→ **WRITTEN TASK A**:
Repeat the records word for word, from their first line through the line containing "monitor Philadelphia now?", with both ends included.

____________

Lee Rourke is the author of the short-story collection EVERYDAY, the novel THE CANAL (winner of the Guardian’s Not The Booker Prize 2010) and the poetry collection VARROA DESTRUCTOR. His latest novel, VULGAR THINGS (‘poignant and unsettling’ – Eimear McBride) is published in the UK, Australia, New Zealand, and the US by 4th Estate, Harper Collins. He is a contributing editor at both The White Review and 3AM Magazine, has a literary column at the New Humanist, and has written regularly for The Guardian, TLS, Bookforum, The Independent, and The New Statesman. From 2012-2014 he was Writer-in-Residence at Kingston University, where he lectured on the MFA Programme in creative writing and critical theory. He once taught creative writing at Middlesex University, and now works as an English teacher at an Essex high school not far from the sea. He currently lives in Southend-on-Sea.

Vulgar Things in which Jon Michaels - a divorced, disaffected and fatigued editor living a nondescript life in North London - wakes one morning to a phone call informing him that his uncle has been found dead in his caravan on Canvey Island. Dismissed from his job only the day before and hung-over, Jon reluctantly agrees to sort through his uncle's belongings and clear out the caravan. What follows is a quixotic week on Canvey as Jon, led on by desire and delusion, purposeful but increasingly disorientated, unfolds a disturbing secret, ever more enchanted by the island - its landscape and its atmosphere. Haunted and haunting, 'Vulgar Things' is part mystery, part romance, part odyssey: a novel in which the menial entrances and the banal compels.

____________

→ **WRITTEN TASK B**:
In the text about Lee Rourke and his novel, reproduce the stretch from "Vulgar Things in" through "the banal compels." precisely.

____________

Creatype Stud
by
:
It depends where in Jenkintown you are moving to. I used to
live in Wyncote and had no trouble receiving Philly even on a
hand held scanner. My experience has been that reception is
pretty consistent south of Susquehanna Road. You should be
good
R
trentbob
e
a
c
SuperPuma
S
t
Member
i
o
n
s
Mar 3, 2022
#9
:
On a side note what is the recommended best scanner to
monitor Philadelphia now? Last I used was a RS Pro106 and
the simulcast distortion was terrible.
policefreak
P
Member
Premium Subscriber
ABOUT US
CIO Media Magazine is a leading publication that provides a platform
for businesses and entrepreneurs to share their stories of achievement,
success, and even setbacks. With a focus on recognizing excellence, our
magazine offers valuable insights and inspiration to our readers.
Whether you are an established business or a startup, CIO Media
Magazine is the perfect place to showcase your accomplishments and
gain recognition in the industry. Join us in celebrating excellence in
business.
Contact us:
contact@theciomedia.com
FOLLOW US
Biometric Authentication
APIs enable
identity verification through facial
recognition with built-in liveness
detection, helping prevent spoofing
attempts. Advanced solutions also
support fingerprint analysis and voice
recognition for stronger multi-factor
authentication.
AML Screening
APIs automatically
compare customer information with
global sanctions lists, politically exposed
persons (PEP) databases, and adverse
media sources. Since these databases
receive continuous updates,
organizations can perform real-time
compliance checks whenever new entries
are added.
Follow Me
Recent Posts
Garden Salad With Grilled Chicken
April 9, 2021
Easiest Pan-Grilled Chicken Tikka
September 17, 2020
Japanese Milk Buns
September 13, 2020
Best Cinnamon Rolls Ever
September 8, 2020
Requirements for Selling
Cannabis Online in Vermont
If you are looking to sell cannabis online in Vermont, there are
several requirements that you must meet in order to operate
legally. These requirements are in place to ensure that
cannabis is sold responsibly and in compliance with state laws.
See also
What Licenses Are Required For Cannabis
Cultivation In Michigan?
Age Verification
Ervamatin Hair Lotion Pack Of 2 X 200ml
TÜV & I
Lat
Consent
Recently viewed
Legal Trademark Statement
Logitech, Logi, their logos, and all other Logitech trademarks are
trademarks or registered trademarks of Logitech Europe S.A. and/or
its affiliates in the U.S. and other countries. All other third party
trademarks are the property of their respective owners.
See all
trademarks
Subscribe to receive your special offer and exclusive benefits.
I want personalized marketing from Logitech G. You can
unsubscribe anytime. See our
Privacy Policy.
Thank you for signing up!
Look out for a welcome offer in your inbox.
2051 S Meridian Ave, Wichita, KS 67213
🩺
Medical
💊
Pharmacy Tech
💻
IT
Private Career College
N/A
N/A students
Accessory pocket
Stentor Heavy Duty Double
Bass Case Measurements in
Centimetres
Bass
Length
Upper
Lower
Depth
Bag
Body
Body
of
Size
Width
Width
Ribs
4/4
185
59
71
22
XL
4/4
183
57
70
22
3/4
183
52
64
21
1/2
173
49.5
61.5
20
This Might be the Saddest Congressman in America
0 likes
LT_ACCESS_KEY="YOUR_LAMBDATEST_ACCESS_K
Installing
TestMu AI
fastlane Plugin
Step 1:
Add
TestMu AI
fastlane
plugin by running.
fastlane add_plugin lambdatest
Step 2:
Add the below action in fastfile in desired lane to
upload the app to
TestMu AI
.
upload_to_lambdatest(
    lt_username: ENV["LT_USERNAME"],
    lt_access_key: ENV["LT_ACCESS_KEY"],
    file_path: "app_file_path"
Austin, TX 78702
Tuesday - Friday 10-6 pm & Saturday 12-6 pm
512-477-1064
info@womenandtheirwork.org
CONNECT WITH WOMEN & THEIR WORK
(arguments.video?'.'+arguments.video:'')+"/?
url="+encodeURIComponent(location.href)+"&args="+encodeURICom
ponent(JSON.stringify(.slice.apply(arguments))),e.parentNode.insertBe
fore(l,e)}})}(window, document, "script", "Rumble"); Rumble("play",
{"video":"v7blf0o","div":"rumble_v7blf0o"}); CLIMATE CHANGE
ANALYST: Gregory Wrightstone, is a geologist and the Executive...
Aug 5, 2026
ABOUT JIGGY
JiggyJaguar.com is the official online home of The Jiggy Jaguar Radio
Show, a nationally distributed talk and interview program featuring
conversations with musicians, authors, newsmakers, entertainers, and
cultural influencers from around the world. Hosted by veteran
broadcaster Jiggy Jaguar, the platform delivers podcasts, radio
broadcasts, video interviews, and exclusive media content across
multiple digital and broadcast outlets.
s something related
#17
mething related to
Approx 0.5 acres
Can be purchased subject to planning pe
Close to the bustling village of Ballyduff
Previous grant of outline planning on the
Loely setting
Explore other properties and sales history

____________

→ **TASK SOLUTION A**:
Creatype Stud
by
:
It depends where in Jenkintown you are moving to. I used to
live in Wyncote and had no trouble receiving Philly even on a
hand held scanner. My experience has been that reception is
pretty consistent south of Susquehanna Road. You should be
good
R
trentbob
e
a
c
SuperPuma
S
t
Member
i
o
n
s
Mar 3, 2022
#9
:
On a side note what is the recommended best scanner to
monitor Philadelphia now? Last I used was a RS Pro106 and

→ **TASK SOLUTION B**:
Vulgar Things in which Jon Michaels - a divorced, disaffected and fatigued editor living a nondescript life in North London - wakes one morning to a phone call informing him that his uncle has been found dead in his caravan on Canvey Island. Dismissed from his job only the day before and hung-over, Jon reluctantly agrees to sort through his uncle's belongings and clear out the caravan. What follows is a quixotic week on Canvey as Jon, led on by desire and delusion, purposeful but increasingly disorientated, unfolds a disturbing secret, ever more enchanted by the island - its landscape and its atmosphere. Haunted and haunting, 'Vulgar Things' is part mystery, part romance, part odyssey: a novel in which the menial entrances and the banal compels.